= AIM OF THE TASK =
Every line of the data, first to last, must be written out unchanged.

Saved data entries:
"""

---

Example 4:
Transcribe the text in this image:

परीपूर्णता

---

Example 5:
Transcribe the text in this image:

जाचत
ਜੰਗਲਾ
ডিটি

"""

= RESULT OF THIS EXERCISE =
---

Example 4:
Transcribe the text in this image:

परीपूर्णता

---

Example 5:
Transcribe the text in this image:

जाचत
ਜੰਗਲਾ
ডিটি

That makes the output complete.